By this time we had purchased a floral shop. When I didn’t bring my lunch I would run over to Whole Foods and purchase something. It was during this time I learned I was also gluten intolerant. After eating anything coated in flour and some breads I would feel nauseous. Now gluten was being eliminated.
Everyone is different in their journey through these intolerances. For myself, it is an ongoing situation. Sometimes I don’t feel well and don’t know why. I have to reexamine everything I’ve eaten in the past 48 hours. Sometimes symptoms present that late.
Another very import thing is the amount of fiber eaten. Too much or too little can produce the same symptoms. Bloating, cramping and diarrhea, or constipation are all a part of this ‘auto-immune’ deficiency.
I’m thankful I do not have celiac disease. That can be a lot more debilitating.

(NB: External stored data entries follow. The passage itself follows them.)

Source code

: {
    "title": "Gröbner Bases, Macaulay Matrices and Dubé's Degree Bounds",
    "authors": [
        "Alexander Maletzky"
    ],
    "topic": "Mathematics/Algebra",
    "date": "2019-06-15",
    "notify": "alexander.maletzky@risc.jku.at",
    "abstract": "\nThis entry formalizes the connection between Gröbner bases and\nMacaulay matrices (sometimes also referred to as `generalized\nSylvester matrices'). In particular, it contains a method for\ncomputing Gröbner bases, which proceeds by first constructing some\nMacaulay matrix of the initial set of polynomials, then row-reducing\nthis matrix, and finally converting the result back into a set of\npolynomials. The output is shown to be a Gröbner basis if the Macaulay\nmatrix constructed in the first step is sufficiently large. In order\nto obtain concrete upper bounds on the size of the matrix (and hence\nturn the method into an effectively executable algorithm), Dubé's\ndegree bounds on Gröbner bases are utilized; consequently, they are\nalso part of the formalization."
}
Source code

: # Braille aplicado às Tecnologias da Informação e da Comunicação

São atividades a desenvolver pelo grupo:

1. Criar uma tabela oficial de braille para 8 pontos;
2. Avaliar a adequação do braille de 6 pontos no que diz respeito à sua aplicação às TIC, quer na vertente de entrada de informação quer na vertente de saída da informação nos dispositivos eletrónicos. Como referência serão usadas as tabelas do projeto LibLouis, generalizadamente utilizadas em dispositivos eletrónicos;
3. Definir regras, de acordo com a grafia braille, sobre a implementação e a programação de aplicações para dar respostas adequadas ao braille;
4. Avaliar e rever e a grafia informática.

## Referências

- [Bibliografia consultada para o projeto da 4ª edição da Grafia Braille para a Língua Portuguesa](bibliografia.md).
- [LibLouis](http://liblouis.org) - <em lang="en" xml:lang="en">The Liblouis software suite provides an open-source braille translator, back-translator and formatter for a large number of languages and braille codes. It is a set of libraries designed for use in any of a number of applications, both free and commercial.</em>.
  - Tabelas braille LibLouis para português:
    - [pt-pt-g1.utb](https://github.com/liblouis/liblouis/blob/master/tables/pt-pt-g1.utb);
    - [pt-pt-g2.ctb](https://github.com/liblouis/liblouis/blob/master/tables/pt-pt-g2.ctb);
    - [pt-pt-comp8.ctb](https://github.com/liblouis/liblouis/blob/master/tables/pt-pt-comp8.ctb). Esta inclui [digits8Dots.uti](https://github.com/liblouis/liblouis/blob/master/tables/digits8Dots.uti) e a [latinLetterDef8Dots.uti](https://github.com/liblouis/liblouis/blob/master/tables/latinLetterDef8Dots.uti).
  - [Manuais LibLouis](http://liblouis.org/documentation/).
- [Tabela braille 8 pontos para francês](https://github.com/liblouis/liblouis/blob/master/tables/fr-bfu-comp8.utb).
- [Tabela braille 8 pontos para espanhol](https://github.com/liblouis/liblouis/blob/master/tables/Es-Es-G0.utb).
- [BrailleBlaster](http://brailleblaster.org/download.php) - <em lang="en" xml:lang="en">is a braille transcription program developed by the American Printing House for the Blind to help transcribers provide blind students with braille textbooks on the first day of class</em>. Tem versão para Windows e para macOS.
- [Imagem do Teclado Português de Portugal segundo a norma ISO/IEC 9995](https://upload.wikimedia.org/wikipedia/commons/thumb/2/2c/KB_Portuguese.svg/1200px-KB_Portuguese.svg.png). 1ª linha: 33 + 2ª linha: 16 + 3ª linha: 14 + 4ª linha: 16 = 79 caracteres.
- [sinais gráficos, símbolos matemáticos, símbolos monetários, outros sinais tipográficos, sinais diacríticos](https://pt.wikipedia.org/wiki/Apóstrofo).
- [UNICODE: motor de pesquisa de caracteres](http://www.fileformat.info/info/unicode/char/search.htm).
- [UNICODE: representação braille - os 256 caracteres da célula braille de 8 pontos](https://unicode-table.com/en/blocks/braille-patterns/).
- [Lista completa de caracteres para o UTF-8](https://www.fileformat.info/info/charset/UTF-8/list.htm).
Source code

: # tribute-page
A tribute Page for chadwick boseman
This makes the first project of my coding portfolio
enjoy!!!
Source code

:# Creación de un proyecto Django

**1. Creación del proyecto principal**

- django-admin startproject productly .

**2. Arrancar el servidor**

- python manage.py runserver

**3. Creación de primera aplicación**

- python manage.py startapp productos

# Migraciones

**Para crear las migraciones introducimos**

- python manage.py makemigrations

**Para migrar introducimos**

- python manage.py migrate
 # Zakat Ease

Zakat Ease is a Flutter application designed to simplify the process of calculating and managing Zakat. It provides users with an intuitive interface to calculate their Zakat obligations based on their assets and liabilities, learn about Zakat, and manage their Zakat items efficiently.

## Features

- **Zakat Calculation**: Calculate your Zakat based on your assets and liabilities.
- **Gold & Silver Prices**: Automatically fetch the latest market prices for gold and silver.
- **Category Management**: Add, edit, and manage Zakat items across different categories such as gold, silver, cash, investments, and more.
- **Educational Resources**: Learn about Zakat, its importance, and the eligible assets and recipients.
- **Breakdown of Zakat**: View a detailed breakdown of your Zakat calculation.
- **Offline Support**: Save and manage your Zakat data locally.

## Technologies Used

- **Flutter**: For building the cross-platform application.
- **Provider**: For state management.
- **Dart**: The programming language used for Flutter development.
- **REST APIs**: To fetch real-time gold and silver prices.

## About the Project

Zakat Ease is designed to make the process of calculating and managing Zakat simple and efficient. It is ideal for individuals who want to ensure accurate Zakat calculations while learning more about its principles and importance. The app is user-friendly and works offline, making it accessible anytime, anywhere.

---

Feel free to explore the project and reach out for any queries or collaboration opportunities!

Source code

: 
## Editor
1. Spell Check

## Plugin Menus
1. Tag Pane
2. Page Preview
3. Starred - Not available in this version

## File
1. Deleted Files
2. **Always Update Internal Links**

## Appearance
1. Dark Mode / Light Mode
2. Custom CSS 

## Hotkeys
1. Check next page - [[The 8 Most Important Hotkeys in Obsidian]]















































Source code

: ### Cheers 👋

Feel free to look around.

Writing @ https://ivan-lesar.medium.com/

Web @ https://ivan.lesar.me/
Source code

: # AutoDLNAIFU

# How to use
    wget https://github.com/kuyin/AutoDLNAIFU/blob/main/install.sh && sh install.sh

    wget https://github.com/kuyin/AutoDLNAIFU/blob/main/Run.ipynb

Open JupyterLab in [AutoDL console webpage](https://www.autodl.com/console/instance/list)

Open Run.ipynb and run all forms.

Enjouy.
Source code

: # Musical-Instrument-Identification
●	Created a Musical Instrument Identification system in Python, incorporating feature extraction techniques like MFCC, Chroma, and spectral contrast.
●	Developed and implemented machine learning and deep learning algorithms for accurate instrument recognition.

For anyone who has developed these symptoms later in life, start by eliminating milk products and see if that helps. Be sure to have your vitamin D levels checked regularly. Always check with your doctor before making any dramatic changes.
It can be managed but does take some thoughtful planning. For myself, I’ve discovered that I can eat some cheeses that have 0% sugar, such as aged cheddar, parmesan, mozzarella etc. There are so many dairy free options on the market now you can still enjoy milk products in the form of soy, almond, coconut, etc. The same variety is available for gluten intolerance.